Parklar, Parklar ve Yine Parklar
“Tiflis’de en sevdiğin şey neydi?” diye sorsalar hiç düşünmeden “parklar” yanıtını verirdim. Bu şehirde çok park var ve hepsi gerçekten de muhteşem.
Bugünkü aklım olsa, evi Old Town’dan değil, daha güzel bakımlı olan Rustavelli’ye ve parklara yakın bir yerden tutardım. Bu şehirde bütün günümü ve hatta bütün tatilimi parklarda arınarak ve huzur içinde geçirebilirmişim…
O parktan
çıkıp az yürüyünce adı başka olan başka bir parka giriyoruz. Seramiklerle süslü
bir havuz, devasa ama oymalarıyla süslemeleriyle son derece şık bir fıskiye
bizi karşılıyor. Yine heykeller, yine ulu ağaçlar…
Tiflis’te bir
tane bile müze gezemediysem, - ki Kitap Müzesi’ni görmeyi istedim- sorumlusu bu
insanın aklını başından alan, zamanı unutturan parklardır…
Yıllar sonra
bile Tiflis dendiğinde bu ağaçların güzelliğini ve bende yarattığı hisleri
unutmayacağım…
Yağmur
Akşam beş altı
gibi parktan çıkarken hafiften yağmur başlıyor. Sonra hızlanıyor. Elimizde
sevgili ev sahibimizin bu durumları bildiği için eve bıraktığı büyük siyah
şemsiye, ayağımda seyahate çıkarken son anda sezgisel olarak giydiğim su
geçirmez botlar ve su geçirmez soft shell montum olmasaydı gezi kesin çileye
dönerdi. Allahtan oldum olası “hava durumu” haberlerine meraklıyım ve bu nedenle yola tedarikli çıktım.
Tiflis’in
iklimi için “nemli subtropikal iklim” deniyor. Yani tropikal kuşağa yakın bir
yerde. O yüzden nemli ve yazın da çok sıcak oluyormuş. Mayıs sonu olmasına
rağmen mont ve bot ile gezdik hep ve tam döneceğimiz gün öyle bir sıcak vardı
ki, anladım "yazın Tiflis sıcağı çok fena olur” diyenleri…
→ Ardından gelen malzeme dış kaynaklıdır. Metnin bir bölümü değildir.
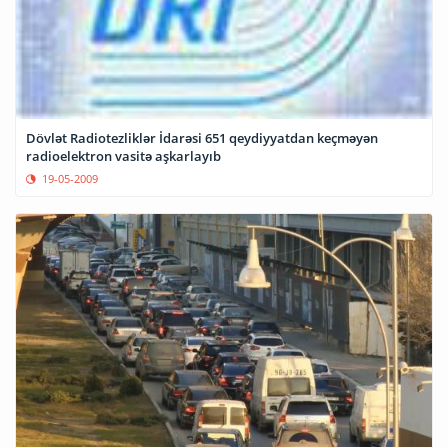
Dövlət Radiotezliklər İdarəsi 651 qeydiyyatdan keçməyən
radioelektron vasitə aşkarlayıb
19-05-2009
Mayıs sonuydu ama serin ve bulutluydu genelde. Ne zaman yağmur yağacağı gerçekten de belli olmuyor bu şehirde. Bir bulut geliyor, saatlerce döküveriyor içini, sonrası birden aydınlık...
Eve gelene
kadar öyle bir ıslanmışım ki… Sokaklar da enteresan. Özellikle bizim evin
olduğu Old Town’da… Evlerden dışarıya abartmıyorum bir metre genişliğinde
borular sarkıyor ve çatıda biriken yağmur “foşş” diye o borulardan kaldırımda
yürüyen insanların üzerine boşalabiliyor. Zaten Old Town’da kaldırım var mı yok
mu o da belli değil ya, giderseniz ne demek istediğimi anlarsınız.
19052 adım
atmışım bugün. Evet insanlık için, hele ki spora alışkın insanlık için
hiçbir şey olmayabilir ama benim için gerçekten çok fazla. Yorgunluktan her
yerim ağrıyor, ama asla pişman değilim…
Evde İlk Yemek
Ve beklenen an
geldi! Evet yağmurdan Carrefour’a yine uğrayamadık ama “Spar” denilen ve
simgesi yeşil ağaç olan marketler burada çok yaygın. Neredeyse her caddede bir
tane mutlaka gördüm. Bizdeki üç harfliler gibi… Makarna, domates, yumurta,
zeytin, şaşırtıcı derecede ev yoğurdu gibi lezzetli olan yoğurt, zeytinyağı
olmadığı için mecburen ayçiçek yağı, ekmek, su ve bira alıp eve giriyoruz.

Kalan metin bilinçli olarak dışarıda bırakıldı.